- [TASK INSTRUCTIONS]: Quote the stretch of the slingshot thread from "Whoa! Btoon I've" through "coocoo cool, Brandon.", word for word.

--- begin TEXT SECTION ---

# New Slingshot from Btoon



## Outback (Apr 8, 2013)

Hi everyone, just wanted to say that I have now recieved my new sling from Btoon84 and have to say I could not be any happier. Design, fit and finish are superb - the wood combo is stunning!! I am no good with regards to putting up pics but sure Btoon84 will oblige as and when he reads this. Many thanks for a great sling.


----------



## treefork (Feb 1, 2010)

Btoon is da man ! Beautiful work.


----------



## e~shot (Jun 3, 2010)

treefork said:


> Btoon is da man ! Beautiful work.


 :iagree:


----------



## Outback (Apr 8, 2013)

Just sent him an email so he should be able to put up some pics soon so you guys can see what I mean!!


----------



## Btoon84 (Nov 22, 2011)

Glad you got it safely! And even more glad that you like it so much. It was an absolute pleasure to make this one up for ya!


----------



## mr. green (Nov 3, 2012)

Thank you for sharing, Master BB. Gorgeous. Your work is truly amazing.
Type of woods used?


----------



## Btoon84 (Nov 22, 2011)

mr. green said:


> Thank you for sharing, Master BB. Gorgeous. Your work is truly amazing.
> Type of woods used?


Thanks Peter. we have a Classic Bolivian Rosewood Sandwich. Meats and cheeses include padauk and yellow birch. Mayo of maple in the middle.  Copper lanyard hole. Outback wanted a larger than my normal small size so i made the handle a bit longer/fatter.


----------



## GrayWolf (May 14, 2012)

Beautiful combination of woods. I like the longer handle, also, it will make it a very stable shooter (Brandon, keep this idea in mind for later :naughty

Todd


----------



## mr. green (Nov 3, 2012)

YUMMY. Anyone hungry for a Btoon outback sandwich?


----------



## rockslinger (Nov 16, 2010)

That's the berries!


----------



## jhinaz (Jan 16, 2013)

Very nice.....I like it! - John


----------



## dan ford (May 13, 2013)

Brandon that is sweeeeeet !!! 
I'm sure your gonna enjoy this little masterpiece outback !!


----------



## dan ford (May 13, 2013)

mr. green said:


> YUMMY. Anyone hungry for a Btoon outback sandwich?


Mr Green that sounds kinda wrong !!! Lol :-D


----------



## squirrel squasher (May 17, 2013)

How do you but th bug in there btoon? It looks very nice, I'm jealous.


----------



## Dr J (Apr 22, 2013)

Another top draw project .successfully completed BB. Congratulations Master Craftsman!


----------



## wombat (Jun 10, 2011)

Whoa! Btoon I've always liked your work, but you really hit the spot with this.... NICE ONE!!

Great addition Outback.


----------



## Dayhiker (Mar 13, 2010)

Holy schnikeys! Congrats, Mr. Outback. I am sure you will enjoy that one. That's just coocoo cool, Brandon.

--- end TEXT SECTION ---
--- begin DATASET EXTRACT ---

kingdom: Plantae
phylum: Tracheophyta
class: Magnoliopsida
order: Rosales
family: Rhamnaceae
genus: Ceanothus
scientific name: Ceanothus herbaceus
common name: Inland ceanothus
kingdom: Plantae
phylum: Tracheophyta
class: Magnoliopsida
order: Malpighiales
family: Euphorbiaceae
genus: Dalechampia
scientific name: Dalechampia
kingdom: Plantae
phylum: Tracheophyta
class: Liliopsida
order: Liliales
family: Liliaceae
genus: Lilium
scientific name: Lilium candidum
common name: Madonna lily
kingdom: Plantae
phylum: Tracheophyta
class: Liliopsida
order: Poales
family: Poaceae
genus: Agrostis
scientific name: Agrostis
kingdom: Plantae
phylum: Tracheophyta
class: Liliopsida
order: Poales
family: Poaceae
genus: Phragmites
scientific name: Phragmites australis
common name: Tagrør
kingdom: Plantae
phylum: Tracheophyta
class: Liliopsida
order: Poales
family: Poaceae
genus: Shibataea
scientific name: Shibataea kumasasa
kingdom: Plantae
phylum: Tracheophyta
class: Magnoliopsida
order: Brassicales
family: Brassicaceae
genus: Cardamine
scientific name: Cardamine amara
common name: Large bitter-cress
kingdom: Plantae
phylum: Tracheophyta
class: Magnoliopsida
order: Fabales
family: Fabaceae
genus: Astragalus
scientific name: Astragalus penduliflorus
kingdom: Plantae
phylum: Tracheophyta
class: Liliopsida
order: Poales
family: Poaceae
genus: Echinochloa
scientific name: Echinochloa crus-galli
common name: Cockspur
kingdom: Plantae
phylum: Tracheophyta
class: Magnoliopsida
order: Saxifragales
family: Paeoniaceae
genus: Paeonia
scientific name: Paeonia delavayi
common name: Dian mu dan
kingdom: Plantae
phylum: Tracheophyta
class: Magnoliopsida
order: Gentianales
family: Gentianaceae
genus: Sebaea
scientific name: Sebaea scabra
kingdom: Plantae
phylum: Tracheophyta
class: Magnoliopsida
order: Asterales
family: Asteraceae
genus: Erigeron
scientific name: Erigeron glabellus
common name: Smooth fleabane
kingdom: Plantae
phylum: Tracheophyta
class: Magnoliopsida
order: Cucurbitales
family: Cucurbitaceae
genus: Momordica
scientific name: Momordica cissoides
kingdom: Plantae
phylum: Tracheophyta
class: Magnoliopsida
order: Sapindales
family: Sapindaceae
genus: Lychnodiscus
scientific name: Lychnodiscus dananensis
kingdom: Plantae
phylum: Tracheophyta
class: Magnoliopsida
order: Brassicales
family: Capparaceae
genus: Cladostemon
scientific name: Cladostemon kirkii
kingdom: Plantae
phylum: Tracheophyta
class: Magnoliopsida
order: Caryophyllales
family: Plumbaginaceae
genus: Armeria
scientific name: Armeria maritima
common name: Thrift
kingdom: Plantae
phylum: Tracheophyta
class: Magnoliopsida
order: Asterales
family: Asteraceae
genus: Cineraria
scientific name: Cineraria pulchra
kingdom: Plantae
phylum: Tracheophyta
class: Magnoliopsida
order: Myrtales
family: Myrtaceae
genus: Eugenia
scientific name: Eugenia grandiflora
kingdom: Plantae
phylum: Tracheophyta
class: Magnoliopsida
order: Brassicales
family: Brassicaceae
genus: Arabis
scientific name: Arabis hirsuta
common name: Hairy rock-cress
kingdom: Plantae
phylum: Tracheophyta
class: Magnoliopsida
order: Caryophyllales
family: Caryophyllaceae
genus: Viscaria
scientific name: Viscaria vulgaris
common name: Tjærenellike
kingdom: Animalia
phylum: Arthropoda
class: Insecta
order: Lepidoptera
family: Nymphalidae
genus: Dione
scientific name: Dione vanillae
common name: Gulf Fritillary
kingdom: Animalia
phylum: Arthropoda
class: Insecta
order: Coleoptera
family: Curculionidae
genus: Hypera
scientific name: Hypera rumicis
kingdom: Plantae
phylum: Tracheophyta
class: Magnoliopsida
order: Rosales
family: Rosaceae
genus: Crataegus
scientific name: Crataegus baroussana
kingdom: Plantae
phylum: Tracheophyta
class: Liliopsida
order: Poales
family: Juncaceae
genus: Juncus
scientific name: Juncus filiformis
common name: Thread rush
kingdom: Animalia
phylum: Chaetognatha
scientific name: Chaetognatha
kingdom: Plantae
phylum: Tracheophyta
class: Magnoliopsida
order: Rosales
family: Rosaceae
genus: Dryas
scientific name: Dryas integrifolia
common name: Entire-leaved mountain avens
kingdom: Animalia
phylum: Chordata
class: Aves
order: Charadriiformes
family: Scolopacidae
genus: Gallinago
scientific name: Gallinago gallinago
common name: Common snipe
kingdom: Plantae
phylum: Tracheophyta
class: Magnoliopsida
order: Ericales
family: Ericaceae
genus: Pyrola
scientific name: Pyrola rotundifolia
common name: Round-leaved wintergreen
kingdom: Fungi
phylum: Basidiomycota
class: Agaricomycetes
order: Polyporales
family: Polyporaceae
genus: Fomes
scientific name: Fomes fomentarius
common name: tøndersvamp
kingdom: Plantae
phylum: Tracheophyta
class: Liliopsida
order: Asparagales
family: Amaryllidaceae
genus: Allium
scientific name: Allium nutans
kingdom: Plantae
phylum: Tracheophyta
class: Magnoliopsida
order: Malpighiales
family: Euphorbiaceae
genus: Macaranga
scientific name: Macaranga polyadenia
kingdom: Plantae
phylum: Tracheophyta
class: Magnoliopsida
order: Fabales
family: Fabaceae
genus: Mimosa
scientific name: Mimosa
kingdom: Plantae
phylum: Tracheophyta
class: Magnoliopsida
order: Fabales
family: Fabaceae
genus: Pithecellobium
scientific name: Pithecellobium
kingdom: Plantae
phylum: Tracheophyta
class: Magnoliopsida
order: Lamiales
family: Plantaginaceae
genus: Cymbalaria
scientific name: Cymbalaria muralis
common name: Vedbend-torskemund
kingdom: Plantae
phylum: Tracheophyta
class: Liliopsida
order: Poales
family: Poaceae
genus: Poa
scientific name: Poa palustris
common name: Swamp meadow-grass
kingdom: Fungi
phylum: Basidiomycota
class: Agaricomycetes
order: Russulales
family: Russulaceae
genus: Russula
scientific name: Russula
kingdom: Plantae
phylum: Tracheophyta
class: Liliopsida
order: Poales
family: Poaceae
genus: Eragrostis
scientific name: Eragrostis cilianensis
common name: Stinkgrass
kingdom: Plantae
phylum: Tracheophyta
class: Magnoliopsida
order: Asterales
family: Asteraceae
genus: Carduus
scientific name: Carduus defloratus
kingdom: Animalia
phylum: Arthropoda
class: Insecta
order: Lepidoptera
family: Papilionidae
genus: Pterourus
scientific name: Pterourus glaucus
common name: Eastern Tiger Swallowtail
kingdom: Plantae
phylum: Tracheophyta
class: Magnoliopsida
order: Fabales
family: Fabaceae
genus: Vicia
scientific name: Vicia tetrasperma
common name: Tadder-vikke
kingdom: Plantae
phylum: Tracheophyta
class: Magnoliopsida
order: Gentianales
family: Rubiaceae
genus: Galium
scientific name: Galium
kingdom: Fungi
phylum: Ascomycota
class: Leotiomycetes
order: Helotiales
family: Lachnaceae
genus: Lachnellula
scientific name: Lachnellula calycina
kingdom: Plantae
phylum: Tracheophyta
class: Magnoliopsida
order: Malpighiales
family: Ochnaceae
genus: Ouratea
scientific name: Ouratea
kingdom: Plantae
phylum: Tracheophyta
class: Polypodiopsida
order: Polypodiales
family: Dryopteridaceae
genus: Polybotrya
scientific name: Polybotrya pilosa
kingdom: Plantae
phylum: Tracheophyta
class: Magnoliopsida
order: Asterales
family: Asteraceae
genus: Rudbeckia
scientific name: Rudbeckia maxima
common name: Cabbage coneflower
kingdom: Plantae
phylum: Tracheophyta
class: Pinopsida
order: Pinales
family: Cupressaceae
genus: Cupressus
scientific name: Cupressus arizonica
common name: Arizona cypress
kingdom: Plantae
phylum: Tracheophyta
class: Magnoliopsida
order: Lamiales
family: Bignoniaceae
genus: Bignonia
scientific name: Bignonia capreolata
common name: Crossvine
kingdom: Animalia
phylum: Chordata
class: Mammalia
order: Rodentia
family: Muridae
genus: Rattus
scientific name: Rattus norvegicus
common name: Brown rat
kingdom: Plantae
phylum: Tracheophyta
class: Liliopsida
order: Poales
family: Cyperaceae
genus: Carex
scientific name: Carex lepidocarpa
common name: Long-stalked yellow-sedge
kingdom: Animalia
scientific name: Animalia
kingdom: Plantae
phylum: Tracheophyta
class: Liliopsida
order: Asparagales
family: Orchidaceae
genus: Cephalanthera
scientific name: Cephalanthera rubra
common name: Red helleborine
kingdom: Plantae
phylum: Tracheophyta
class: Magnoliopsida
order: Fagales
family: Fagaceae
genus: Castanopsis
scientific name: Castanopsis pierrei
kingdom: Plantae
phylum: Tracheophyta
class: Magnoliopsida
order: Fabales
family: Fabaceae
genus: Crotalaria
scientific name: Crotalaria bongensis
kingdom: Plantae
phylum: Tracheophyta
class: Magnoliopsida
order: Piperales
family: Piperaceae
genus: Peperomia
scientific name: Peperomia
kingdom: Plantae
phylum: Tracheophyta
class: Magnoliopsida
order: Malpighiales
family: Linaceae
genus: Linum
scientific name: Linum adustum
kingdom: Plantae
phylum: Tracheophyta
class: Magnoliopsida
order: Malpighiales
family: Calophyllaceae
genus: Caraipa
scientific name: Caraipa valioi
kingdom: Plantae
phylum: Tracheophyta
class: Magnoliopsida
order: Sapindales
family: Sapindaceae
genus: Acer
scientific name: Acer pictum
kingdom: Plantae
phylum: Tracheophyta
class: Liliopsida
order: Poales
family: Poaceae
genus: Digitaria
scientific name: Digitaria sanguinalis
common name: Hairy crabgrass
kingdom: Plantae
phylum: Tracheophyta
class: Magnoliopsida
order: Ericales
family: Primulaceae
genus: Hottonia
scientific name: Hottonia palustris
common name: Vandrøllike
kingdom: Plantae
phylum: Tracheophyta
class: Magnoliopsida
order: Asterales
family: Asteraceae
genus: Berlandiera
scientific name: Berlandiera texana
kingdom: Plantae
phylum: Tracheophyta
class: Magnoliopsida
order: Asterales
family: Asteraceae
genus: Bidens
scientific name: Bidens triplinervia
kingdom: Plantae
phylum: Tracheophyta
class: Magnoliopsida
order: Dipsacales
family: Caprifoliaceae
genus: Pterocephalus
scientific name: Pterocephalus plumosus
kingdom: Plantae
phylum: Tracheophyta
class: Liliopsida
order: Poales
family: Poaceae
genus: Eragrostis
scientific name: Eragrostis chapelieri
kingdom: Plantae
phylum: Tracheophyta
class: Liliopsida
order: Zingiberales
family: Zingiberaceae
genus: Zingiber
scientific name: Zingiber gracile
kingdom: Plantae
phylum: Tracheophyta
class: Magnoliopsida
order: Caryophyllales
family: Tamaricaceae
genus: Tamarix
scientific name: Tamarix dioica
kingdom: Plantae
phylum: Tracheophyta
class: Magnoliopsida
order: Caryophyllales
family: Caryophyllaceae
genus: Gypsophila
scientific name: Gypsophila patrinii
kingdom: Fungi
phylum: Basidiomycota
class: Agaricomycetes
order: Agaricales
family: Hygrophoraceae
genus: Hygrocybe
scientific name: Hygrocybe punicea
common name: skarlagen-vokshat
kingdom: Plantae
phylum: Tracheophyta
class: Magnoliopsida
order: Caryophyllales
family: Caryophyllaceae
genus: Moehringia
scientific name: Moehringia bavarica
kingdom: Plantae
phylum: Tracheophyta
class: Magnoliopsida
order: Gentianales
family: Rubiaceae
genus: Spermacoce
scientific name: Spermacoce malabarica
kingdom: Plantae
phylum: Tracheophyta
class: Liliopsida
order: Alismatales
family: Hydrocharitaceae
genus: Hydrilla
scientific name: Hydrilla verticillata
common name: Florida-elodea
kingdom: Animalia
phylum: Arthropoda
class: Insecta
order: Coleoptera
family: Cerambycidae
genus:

--- end DATASET EXTRACT ---

- [SOLUTION FOR THIS EXERCISE]:
Whoa! Btoon I've always liked your work, but you really hit the spot with this.... NICE ONE!!

Great addition Outback.


----------



## Dayhiker (Mar 13, 2010)

Holy schnikeys! Congrats, Mr. Outback. I am sure you will enjoy that one. That's just coocoo cool, Brandon.